The young wife felt the tears rush to her eyes.

“You two poor babies!” she cried. And then, forgetting that she was a lady, dressed in silk and lace, she fell on her knees in the dust, and folding the friendless pair in her arms, wept over them.

“What is the matter, Sylvia?” said Frere, when he came up. “You’ve been crying.”

“Nothing, Maurice; at least, I will tell you by-and-by.”

When they were alone that evening she told him of the two little boys, and he laughed.

“Artful little humbugs,” he said, and supported his argument by so many illustrations of the precocious wickedness of juvenile felons that his wife was half convinced against her will.

Unfortunately, when Sylvia went away, Tommy and Billy put into execution a plan which they had carried in their poor little heads for some weeks.

“I can do it now,” said Tommy. “I feel strong.”

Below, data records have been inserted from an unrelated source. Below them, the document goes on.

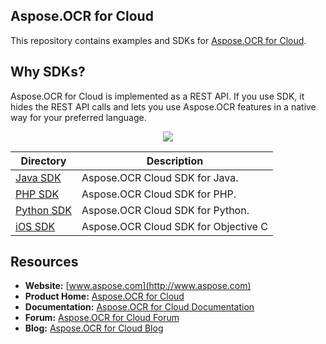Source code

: ## Aspose.OCR for Cloud
This repository contains examples and SDKs for [Aspose.OCR for Cloud](http://www.aspose.com/cloud/ocr-api.aspx).

## Why SDKs?
Aspose.OCR for Cloud is implemented as a REST API. If you use SDK, it hides the REST API calls and lets you use Aspose.OCR features in a native way for your preferred language.

<p align="center">
  <a title="Download ZIP" href="https://github.com/asposeocr/Aspose_OCR_Cloud/archive/master.zip">
     <img src="http://i.imgur.com/hwNhrGZ.png" />
  </a>
</p>

Directory | Description
--------- | -----------
[Java SDK](SDKs/Aspose.OCR_Cloud_SDK_for_Java)  |  Aspose.OCR Cloud SDK for Java.
[PHP SDK](SDKs/Aspose.OCR_Cloud_SDK_for_PHP)  |  Aspose.OCR Cloud SDK for PHP.
[Python SDK](SDKs/Aspose.OCR_Cloud_SDK_for_Python)  |  Aspose.OCR Cloud SDK for Python.
[iOS SDK](https://github.com/asposeocr/Aspose_OCR_Cloud/tree/master/SDKs/Aspose.OCR_Cloud_SDK_for_Objective_C) | Aspose.OCR Cloud SDK for Objective C

## Resources

+ **Website:** [www.aspose.com](http://www.aspose.com)
+ **Product Home:** [Aspose.OCR for Cloud](http://www.aspose.com/cloud/ocr-api.aspx)
+ **Documentation:** [Aspose.OCR for Cloud Documentation](http://www.aspose.com/docs/display/ocrcloud)
+ **Forum:** [Aspose.OCR for Cloud Forum](http://www.aspose.com/community/forums/aspose.ocr-product-family/493/showforum.aspx)
+ **Blog:** [Aspose.OCR for Cloud Blog](http://www.aspose.com/blogs/aspose-products/aspose-ocr-product-family.html)
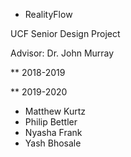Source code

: * RealityFlow

UCF Senior Design Project

Advisor: Dr. John Murray

** 2018-2019

** 2019-2020
* Matthew Kurtz
* Philip Bettler
* Nyasha Frank
* Yash Bhosale
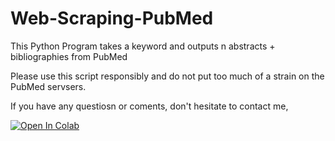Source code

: # Web-Scraping-PubMed
This Python Program takes a keyword and outputs n abstracts + bibliographies from PubMed

Please use this script responsibly and do not put too much of a strain on the PubMed servsers.

If you have any questiosn or coments, don't hesitate to contact me,


[![Open In Colab](https://colab.research.google.com/assets/colab-badge.svg)](https://colab.research.google.com/drive/1VOuvANFR08twLBROqYwO_TV34pazgF0_)
  
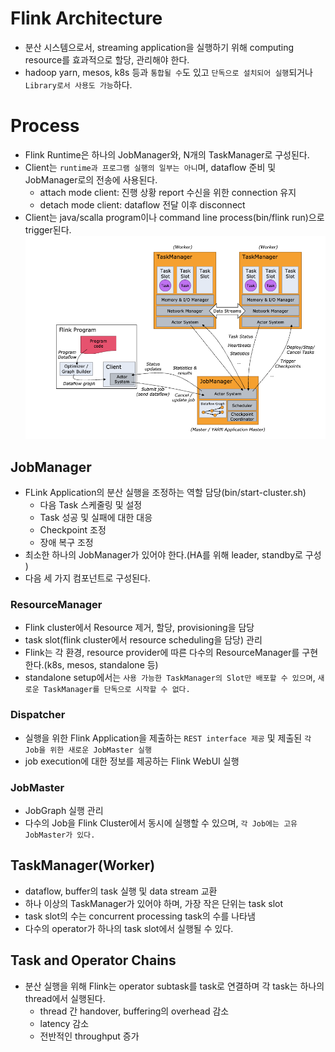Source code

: # Flink Architecture
- 분산 시스템으로서, streaming application을 실행하기 위해 computing resource를 효과적으로 할당, 관리해야 한다.
- hadoop yarn, mesos, k8s 등과 `통합될 수`도 있고 `단독으로 설치되어 실행`되거나 `Library로서 사용도 가능`하다.

# Process
- Flink Runtime은 하나의 JobManager와, N개의 TaskManager로 구성된다.
- Client는 `runtime과 프로그램 실행의 일부는 아니`며, dataflow 준비 및 JobManager로의 전송에 사용된다.
    - attach mode client: 진행 상황 report 수신을 위한 connection 유지
    - detach mode client: dataflow 전달 이후 disconnect
- Client는 java/scalla program이나 command line process(bin/flink run)으로 trigger된다.
![](./image/flink_process.png)

## JobManager
- FLink Application의 분산 실행을 조정하는 역할 담당(bin/start-cluster.sh)
    - 다음 Task 스케줄링 및 설정
    - Task 성공 및 실패에 대한 대응
    - Checkpoint 조정
    - 장애 복구 조정
- 최소한 하나의 JobManager가 있어야 한다.(HA를 위해 leader, standby로 구성 )
- 다음 세 가지 컴포넌트로 구성된다.
### ResourceManager
- Flink cluster에서 Resource 제거, 할당, provisioning을 담당
- task slot(flink cluster에서 resource scheduling을 담당) 관리
- Flink는 각 환경, resource provider에 따른 다수의 ResourceManager를 구현한다.(k8s, mesos, standalone 등)
- standalone setup에서는 `사용 가능한 TaskManager의 Slot만 배포할 수 있으며`, `새로운 TaskManager를 단독으로 시작할 수 없다.`

### Dispatcher
- 실행을 위한 Flink Application을 제출하는 `REST interface 제공` 및 제출된 `각 Job을 위한 새로운 JobMaster 실행`
- job execution에 대한 정보를 제공하는 Flink WebUI 실행

### JobMaster
- JobGraph 실행 관리
- 다수의 Job을 Flink Cluster에서 동시에 실행할 수 있으며, `각 Job에는 고유 JobMaster가 있다.`

## TaskManager(Worker)
- dataflow, buffer의 task 실행 및 data stream 교환
- 하나 이상의 TaskManager가 있어야 하며, 가장 작은 단위는 task slot
- task slot의 수는 concurrent processing task의 수를 나타냄
- 다수의 operator가 하나의 task slot에서 실행될 수 있다.

## Task and Operator Chains
- 분산 실행을 위해 Flink는 operator subtask를 task로 연결하며 각 task는 하나의 thread에서 실행된다.
    - thread 간 handover, buffering의 overhead 감소
    - latency 감소
    - 전반적인 throughput 증가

“Will it hurt much, Tommy?” said Billy, who was not so courageous.

“Not so much as a whipping.”

“I’m afraid! Oh, Tom, it’s so deep! Don’t leave me, Tom!”

The bigger boy took his little handkerchief from his neck, and with it bound his own left hand to his companion’s right.

“Now I can’t leave you.”

“What was it the lady that kissed us said, Tommy?”

“Lord, have pity of them two fatherless children!” repeated Tommy.

“Let’s say it, Tom.”

And so the two babies knelt on the brink of the cliff, and raising the bound hands together, looked up at the sky, and ungrammatically said, “Lord, have pity on we two fatherless children.” And then they kissed each other, and “did it.”